We are not aware of any other – especially EU-wide – statistics.

In order to monitor precisely the increase in individual enquiries related to double taxation issues, we would suggest that the various relevant EU agencies (for instance Your Europe Advice, SOLVIT and the Europe Direct Contact Centres) start collating more granular data specifically about this type of enquiries.

5) Do you have any other comment or thoughts to share as regards cross-border taxation of dividends paid to portfolio and individual investors?



Annex: Example Spain source dividends for German investors

In mid-2010, German deposit banks changed their handling with regard to Spanish withholding taxes on dividends. The reason was that the German Ministry of Taxes (Bundeszentralamt für Steuern) had discovered that dividends an investor receives from Spanish companies are exempted from withholding taxes up to an amount of EUR 1.500 p.a. and per investor. German deposit banks therefore have amended all dividend statements and since 2010 no longer deduct Spanish withholding tax on dividends from the German withholding tax on capital income as they used to do before. The reason behind this procedure is that – from the German tax authorities point of view – German shareholders are able to get their withholding tax for an amount of up to 1,500 EUR fully refunded in Spain (above this amount a refunding of 4% is possible). To prevent investors from getting a “double refund”, the possibility to set-off the tax paid in Spain against the German withholding tax has been abolished.

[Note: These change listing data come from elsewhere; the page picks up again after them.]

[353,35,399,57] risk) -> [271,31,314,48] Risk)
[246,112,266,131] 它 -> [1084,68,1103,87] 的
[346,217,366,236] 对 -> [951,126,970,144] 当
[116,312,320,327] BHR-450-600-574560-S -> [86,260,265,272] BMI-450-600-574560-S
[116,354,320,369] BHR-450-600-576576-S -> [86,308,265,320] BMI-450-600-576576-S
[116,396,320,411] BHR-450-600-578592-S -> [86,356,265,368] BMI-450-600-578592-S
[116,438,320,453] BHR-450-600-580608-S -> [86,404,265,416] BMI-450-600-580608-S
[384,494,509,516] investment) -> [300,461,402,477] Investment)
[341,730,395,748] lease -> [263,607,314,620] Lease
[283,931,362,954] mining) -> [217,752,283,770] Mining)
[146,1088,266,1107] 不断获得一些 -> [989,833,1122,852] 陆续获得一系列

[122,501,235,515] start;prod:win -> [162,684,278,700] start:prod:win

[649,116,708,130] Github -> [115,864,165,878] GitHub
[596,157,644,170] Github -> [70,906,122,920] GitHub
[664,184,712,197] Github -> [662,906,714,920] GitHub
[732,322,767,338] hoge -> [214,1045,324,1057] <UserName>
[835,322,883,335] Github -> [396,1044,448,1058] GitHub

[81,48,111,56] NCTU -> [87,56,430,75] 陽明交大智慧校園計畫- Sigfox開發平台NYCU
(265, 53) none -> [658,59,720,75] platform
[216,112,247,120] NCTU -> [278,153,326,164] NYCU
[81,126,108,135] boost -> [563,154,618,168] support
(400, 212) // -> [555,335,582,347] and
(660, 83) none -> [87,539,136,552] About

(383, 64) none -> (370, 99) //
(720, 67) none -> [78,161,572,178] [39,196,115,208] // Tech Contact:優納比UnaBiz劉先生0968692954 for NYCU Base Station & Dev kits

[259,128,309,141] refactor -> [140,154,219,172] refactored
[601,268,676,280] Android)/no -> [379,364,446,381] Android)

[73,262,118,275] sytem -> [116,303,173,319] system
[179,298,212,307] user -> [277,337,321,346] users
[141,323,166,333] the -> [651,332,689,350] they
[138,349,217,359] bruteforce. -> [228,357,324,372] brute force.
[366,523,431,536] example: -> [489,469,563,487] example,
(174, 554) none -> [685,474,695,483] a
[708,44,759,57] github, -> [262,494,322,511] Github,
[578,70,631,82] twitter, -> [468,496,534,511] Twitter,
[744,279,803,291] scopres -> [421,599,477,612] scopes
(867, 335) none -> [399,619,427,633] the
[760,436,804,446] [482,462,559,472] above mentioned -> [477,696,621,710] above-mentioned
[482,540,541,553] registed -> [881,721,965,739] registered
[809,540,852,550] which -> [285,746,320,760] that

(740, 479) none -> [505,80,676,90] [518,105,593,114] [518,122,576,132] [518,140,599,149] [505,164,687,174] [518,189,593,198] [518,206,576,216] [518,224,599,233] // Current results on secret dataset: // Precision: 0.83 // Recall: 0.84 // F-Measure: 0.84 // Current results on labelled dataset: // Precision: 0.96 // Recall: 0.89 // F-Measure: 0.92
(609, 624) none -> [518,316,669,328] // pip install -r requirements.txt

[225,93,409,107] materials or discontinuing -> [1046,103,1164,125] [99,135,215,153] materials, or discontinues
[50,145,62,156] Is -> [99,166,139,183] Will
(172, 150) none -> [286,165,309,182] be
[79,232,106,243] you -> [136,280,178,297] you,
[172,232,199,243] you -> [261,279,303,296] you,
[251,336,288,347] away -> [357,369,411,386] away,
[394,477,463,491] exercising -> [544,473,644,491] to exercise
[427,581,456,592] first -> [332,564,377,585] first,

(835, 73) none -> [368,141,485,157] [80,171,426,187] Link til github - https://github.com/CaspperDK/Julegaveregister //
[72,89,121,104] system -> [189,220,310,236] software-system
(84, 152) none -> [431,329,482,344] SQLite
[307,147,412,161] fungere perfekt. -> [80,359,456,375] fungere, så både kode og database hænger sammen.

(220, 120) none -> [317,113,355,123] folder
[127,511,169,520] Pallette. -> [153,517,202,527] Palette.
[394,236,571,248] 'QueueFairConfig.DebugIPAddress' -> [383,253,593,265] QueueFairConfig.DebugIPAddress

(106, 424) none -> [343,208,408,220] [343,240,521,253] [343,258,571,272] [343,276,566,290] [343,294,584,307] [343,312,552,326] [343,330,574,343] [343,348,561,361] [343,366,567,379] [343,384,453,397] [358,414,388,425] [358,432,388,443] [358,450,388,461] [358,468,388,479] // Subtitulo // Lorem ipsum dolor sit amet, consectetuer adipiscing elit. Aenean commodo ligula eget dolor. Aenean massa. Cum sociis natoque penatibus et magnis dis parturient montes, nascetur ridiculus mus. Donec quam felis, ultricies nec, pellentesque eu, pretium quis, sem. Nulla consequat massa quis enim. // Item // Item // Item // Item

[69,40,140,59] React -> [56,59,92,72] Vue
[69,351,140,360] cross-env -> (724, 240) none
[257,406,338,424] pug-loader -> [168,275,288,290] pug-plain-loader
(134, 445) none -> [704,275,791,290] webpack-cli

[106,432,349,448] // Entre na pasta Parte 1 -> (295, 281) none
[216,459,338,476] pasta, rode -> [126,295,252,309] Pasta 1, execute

The problem is that – as mentioned before – shareholders have to request a Spanish tax number and have to open an account in Spain to get a refund of the dividends. These preconditions factually prevent private investors to request a refund in Spain. But despite these severe obstacles, investors cannot get a refund from the German tax authorities, as a proof of the non-enforcement of their claim in Spain is rather impossible.



[1] EU Directive 50/435/EEC dated 23 July 1990.

[2] See for instance the recent communication by ECOFIN (press release 6554/11) announcing a new Directive to replace the "Mutual Assistance" Directive (Council Directive 77/799/EEC of 19 December 1977, as amended by Directive 2004/56/EC) and aiming at ensuring that the OECD standard for the exchange of information on request is implemented in the EU. See also Directive on recovery of tax claims (Council Directive 2008/55/EC of 26 May 2008) establishing a regime whereby one Member State may request assistance from another in the recovery of claims relating to taxes, duties and levies and the Savings Taxation Directive (Council Directive 2003/48/EC of 3 June 2003) enabling tax administrations to exchange information automatically, although it applies only to the interest income from savings of individuals and three Member States have been authorised to apply a withholding tax on a transitional basis.


[3] European Parliament's Committee on Economic and Monetary Affairs, The impact of the rulings of the European Court of Justice in the area of direct taxation, IP/A/ECON/ST/2007-27, pp 79-81.